◆ **WORK REQUIRED**
Where does "Analysis" occur in the listing? Copy every line that holds it.

** PROVIDED MATERIAL follows **

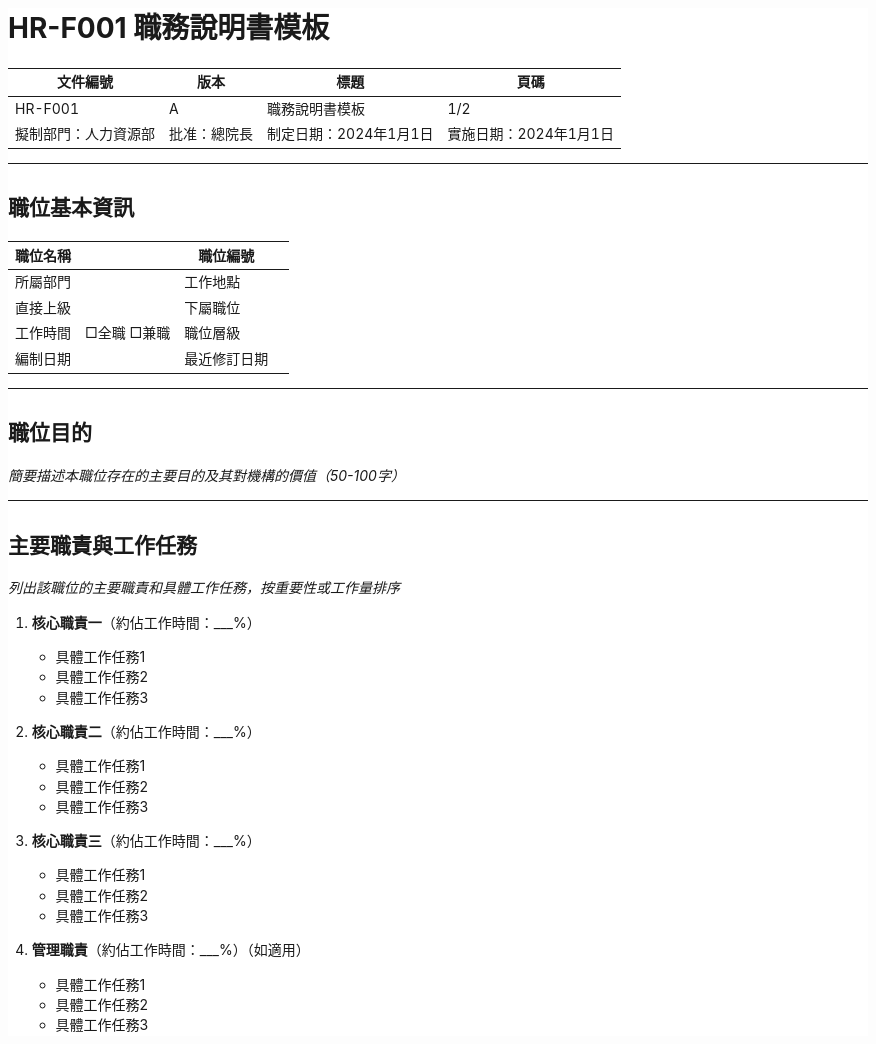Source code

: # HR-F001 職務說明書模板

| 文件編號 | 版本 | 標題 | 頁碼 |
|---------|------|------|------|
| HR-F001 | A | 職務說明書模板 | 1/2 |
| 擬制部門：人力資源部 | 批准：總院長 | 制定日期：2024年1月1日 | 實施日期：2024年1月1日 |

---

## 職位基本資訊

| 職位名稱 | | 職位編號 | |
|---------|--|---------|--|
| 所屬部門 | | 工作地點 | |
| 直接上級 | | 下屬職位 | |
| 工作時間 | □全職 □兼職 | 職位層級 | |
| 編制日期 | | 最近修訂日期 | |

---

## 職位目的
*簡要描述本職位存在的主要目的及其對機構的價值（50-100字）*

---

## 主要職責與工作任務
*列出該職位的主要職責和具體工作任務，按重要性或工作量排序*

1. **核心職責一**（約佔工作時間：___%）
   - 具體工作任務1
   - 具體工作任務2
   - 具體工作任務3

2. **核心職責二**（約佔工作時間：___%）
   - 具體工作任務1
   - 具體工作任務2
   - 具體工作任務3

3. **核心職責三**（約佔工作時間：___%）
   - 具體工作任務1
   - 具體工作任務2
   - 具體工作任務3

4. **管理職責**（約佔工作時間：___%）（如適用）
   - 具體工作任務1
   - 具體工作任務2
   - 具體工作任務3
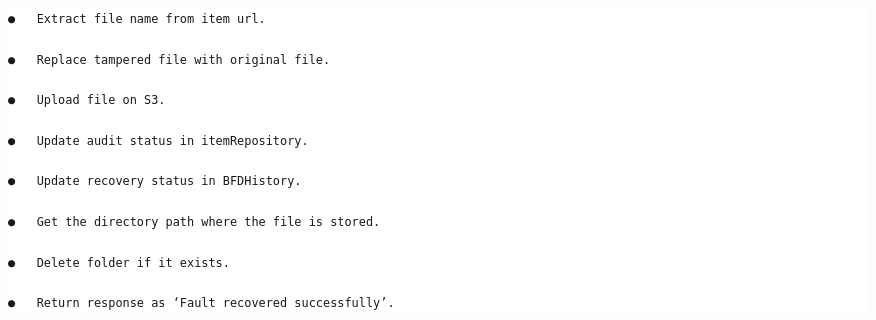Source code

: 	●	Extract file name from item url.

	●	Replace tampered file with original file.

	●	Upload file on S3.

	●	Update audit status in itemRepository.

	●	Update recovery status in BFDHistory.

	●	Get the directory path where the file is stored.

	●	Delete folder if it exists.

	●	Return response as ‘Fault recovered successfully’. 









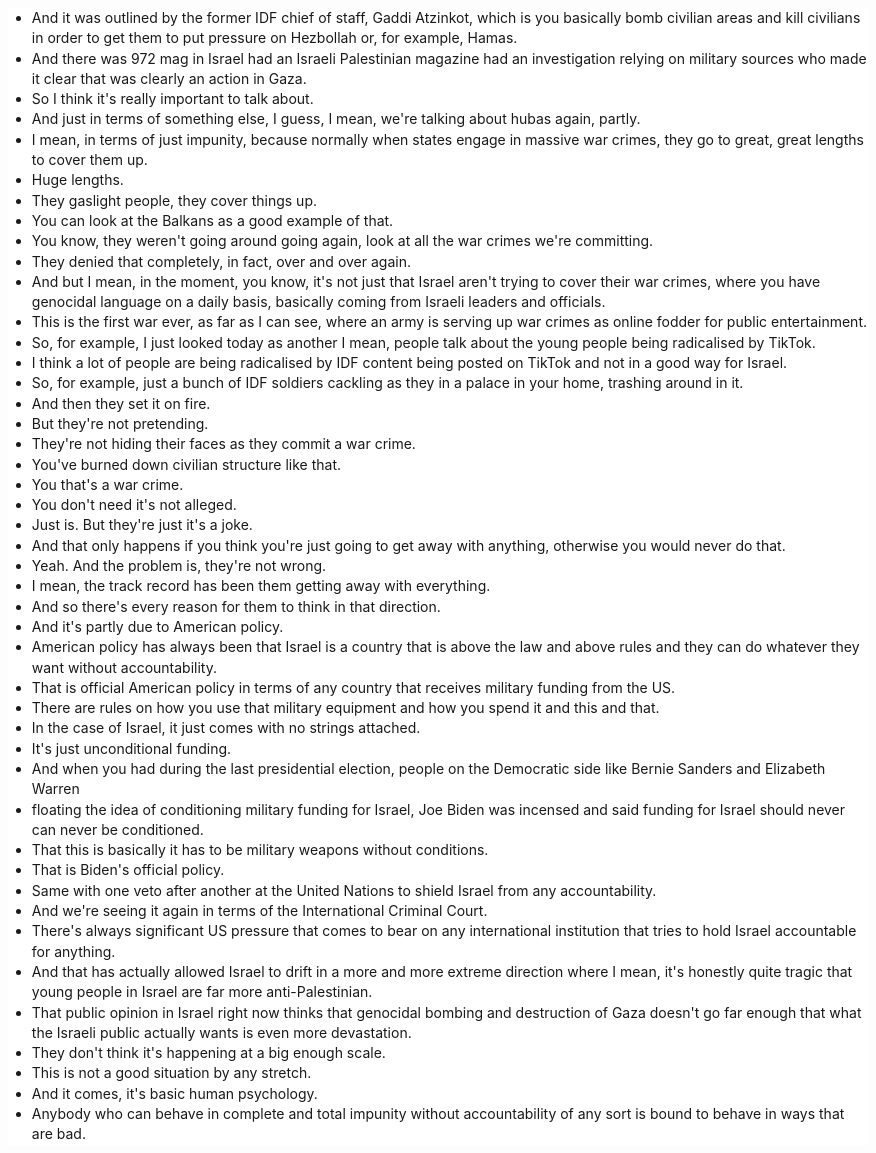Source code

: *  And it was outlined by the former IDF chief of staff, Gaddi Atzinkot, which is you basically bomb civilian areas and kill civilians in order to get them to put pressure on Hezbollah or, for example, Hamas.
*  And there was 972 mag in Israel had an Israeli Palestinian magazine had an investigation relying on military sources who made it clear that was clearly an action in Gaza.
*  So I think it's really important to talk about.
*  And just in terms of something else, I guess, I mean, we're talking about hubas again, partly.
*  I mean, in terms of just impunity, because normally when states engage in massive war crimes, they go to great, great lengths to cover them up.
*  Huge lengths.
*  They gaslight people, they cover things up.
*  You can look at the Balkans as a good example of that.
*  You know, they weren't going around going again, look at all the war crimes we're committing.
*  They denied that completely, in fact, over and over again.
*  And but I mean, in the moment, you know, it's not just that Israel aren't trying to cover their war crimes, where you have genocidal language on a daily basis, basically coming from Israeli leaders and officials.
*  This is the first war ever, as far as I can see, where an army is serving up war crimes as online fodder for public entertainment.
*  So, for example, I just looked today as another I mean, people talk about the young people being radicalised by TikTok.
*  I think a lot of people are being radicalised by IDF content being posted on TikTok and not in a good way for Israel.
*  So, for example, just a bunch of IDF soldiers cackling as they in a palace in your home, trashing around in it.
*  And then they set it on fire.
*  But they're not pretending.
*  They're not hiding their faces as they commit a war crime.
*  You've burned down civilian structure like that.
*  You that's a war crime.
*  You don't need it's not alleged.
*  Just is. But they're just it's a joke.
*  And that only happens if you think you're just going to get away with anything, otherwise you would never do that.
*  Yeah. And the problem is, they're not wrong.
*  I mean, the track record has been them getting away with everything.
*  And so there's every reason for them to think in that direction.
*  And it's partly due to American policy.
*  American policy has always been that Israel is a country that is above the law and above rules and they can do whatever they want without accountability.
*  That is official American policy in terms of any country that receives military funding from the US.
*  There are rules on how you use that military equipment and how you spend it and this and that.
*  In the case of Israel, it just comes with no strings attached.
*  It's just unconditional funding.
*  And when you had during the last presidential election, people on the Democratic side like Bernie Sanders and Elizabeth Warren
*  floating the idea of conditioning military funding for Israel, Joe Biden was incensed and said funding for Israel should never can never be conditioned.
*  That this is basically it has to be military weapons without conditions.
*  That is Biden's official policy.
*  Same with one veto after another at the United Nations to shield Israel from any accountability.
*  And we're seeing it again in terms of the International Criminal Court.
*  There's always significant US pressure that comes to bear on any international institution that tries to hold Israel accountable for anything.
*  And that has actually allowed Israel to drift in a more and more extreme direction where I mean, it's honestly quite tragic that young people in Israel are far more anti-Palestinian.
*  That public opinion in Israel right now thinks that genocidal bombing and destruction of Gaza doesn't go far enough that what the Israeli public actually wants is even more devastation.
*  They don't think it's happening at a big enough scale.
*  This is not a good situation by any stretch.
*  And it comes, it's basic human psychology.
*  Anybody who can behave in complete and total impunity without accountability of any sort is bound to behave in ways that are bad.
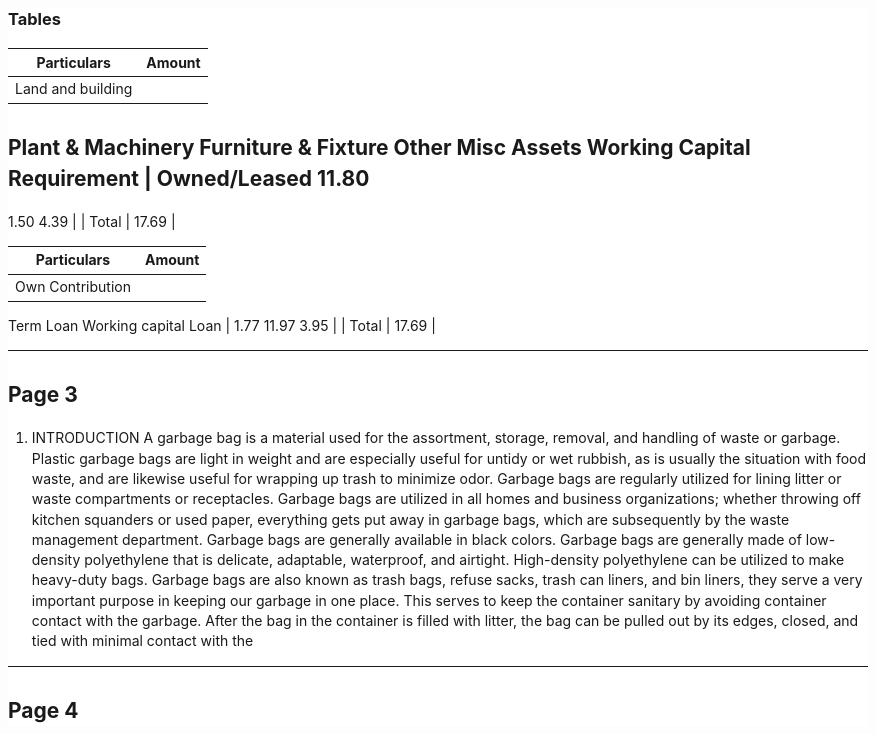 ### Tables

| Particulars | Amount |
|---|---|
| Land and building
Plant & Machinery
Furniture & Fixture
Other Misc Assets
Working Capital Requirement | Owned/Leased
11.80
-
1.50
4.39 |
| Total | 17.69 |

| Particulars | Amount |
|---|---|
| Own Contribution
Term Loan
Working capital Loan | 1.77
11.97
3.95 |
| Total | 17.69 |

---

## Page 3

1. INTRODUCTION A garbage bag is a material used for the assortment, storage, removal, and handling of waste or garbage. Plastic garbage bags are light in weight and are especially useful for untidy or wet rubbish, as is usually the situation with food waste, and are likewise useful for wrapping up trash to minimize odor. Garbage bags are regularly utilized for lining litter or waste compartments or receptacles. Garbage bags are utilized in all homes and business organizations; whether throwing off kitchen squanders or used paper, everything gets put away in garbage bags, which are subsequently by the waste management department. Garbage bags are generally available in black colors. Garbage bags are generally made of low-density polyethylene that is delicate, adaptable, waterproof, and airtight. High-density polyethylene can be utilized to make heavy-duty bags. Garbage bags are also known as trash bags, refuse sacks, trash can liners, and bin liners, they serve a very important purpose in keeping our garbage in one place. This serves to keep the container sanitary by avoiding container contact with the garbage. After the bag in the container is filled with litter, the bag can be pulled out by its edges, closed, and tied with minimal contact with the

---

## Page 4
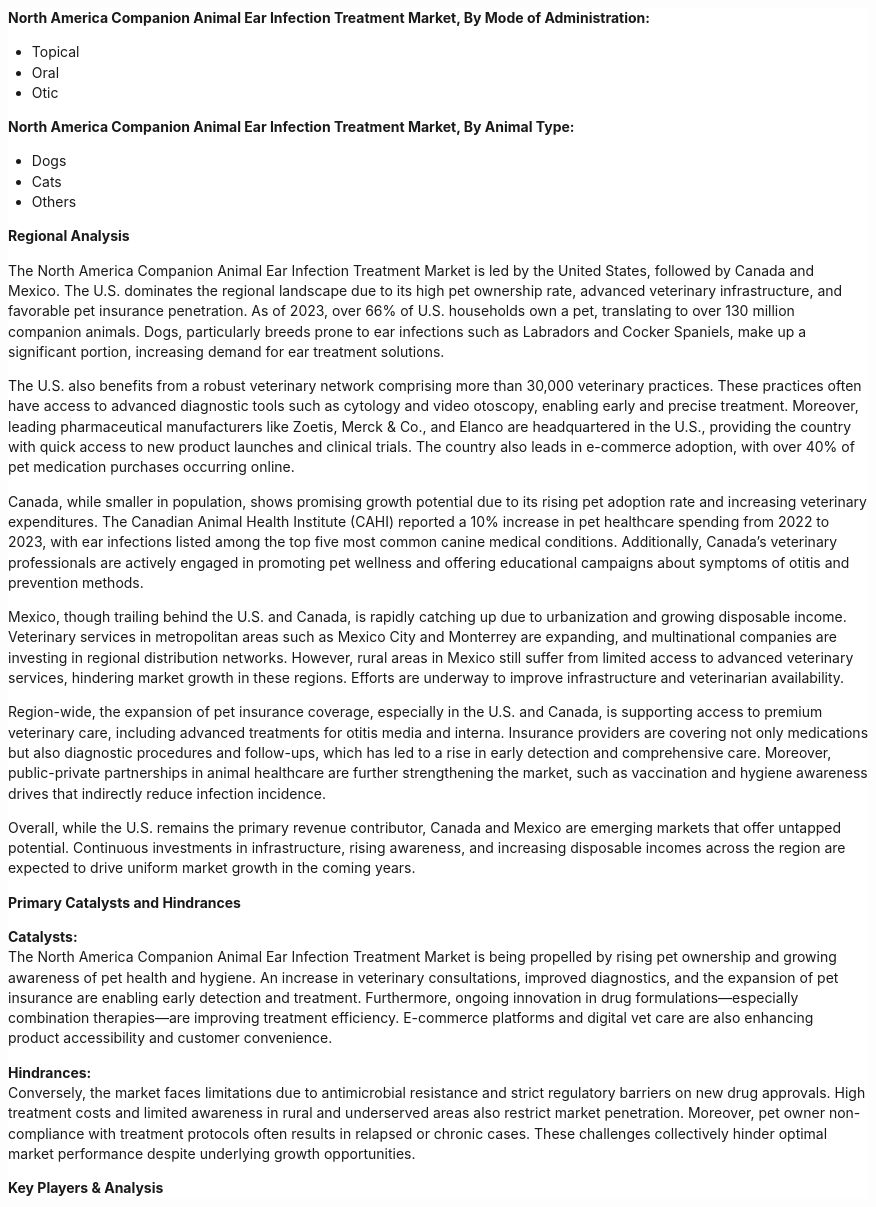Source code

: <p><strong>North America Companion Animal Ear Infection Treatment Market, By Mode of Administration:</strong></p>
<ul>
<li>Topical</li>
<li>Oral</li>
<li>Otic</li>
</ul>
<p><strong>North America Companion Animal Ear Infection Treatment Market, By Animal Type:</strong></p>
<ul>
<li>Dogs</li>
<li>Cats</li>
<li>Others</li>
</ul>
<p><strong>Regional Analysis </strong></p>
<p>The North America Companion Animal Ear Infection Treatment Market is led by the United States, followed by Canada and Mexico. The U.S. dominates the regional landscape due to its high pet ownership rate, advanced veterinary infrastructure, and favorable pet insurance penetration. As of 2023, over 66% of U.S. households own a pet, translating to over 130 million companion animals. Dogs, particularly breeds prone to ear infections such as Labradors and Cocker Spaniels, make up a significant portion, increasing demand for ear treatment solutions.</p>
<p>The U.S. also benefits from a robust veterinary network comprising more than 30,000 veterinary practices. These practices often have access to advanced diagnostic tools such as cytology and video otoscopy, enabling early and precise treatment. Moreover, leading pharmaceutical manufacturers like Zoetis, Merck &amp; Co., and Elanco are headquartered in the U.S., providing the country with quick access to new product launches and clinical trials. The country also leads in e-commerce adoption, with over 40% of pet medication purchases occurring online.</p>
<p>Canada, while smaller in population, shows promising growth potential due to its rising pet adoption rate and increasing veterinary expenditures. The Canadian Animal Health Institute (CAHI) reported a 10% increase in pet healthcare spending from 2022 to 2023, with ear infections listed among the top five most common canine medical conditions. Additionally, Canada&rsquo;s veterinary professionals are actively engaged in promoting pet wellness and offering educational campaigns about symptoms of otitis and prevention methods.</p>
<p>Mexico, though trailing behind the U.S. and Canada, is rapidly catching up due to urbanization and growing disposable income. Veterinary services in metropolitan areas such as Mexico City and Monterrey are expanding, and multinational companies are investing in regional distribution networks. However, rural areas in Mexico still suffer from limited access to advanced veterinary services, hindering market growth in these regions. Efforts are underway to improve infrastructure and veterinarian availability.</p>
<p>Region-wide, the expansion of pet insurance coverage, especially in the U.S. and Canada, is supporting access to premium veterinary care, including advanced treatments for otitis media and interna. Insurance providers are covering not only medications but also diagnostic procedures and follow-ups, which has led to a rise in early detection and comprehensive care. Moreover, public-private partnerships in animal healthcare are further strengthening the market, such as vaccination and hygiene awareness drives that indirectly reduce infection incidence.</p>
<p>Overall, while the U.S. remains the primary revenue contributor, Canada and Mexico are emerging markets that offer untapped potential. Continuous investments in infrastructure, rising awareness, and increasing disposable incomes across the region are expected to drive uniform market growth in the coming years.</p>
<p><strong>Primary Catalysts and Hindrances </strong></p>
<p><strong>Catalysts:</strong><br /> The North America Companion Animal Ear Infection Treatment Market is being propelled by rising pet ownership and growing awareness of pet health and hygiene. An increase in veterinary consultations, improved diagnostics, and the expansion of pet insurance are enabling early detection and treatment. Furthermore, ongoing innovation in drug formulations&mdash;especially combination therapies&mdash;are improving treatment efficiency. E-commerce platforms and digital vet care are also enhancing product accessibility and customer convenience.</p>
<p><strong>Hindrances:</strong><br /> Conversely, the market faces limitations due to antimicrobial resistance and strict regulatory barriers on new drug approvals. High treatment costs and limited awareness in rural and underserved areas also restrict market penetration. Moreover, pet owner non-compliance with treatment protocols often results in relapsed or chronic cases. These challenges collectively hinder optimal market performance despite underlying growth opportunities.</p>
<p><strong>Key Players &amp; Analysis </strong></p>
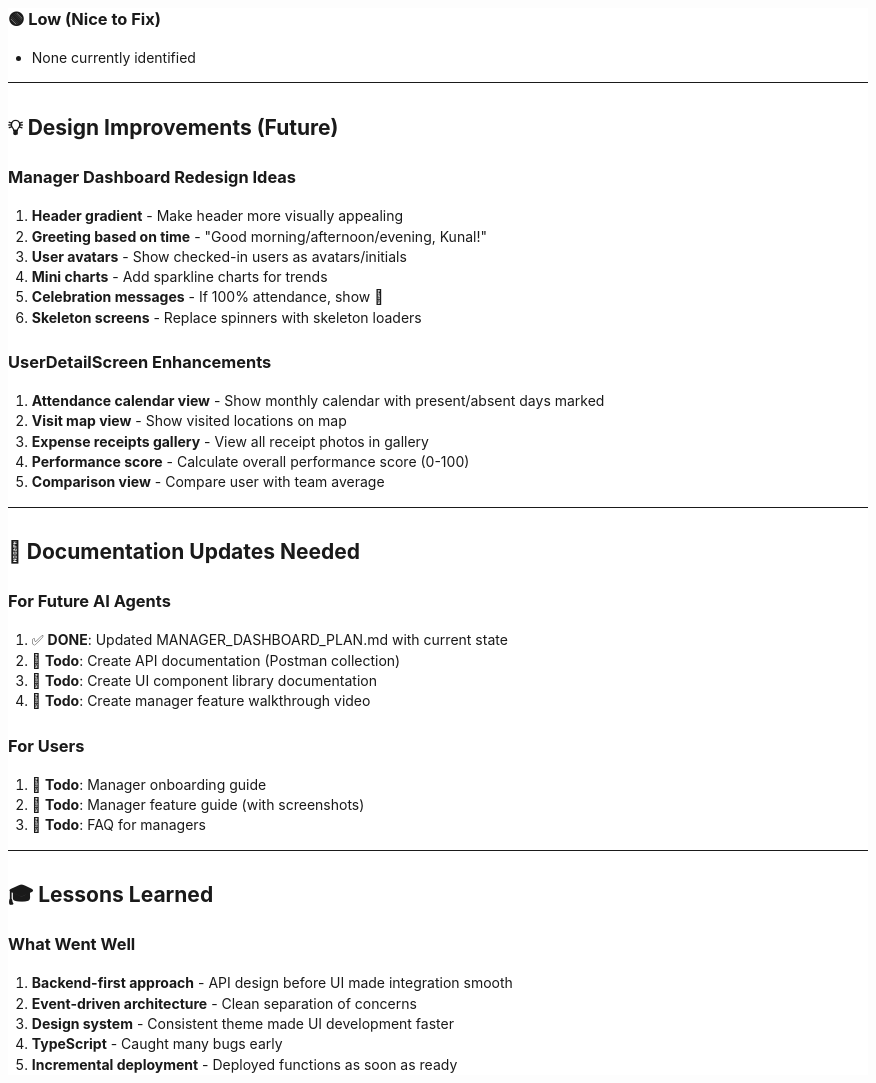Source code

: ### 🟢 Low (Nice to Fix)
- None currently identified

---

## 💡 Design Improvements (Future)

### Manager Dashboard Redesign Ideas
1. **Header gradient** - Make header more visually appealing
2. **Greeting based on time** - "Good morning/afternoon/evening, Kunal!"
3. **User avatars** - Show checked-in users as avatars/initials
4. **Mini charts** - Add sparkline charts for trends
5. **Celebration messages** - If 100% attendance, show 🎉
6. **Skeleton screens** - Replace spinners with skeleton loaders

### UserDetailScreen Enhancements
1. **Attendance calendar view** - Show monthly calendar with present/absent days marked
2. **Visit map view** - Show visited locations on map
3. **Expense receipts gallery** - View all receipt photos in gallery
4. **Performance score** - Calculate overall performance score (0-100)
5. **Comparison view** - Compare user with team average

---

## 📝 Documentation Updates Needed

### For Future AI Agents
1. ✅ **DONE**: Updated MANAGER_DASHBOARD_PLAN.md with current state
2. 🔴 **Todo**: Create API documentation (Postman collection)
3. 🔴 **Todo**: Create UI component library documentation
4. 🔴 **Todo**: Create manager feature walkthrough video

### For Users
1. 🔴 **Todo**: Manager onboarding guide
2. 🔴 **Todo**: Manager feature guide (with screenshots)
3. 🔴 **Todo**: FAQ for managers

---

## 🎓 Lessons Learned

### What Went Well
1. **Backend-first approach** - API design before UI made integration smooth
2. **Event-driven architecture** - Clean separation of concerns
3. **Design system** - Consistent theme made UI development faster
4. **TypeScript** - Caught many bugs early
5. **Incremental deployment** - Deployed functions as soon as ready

** End of PROVIDED MATERIAL **

◆ **COMPLETED EXERCISE**
<p><strong>Regional Analysis </strong></p>
<p><strong>Key Players &amp; Analysis </strong></p>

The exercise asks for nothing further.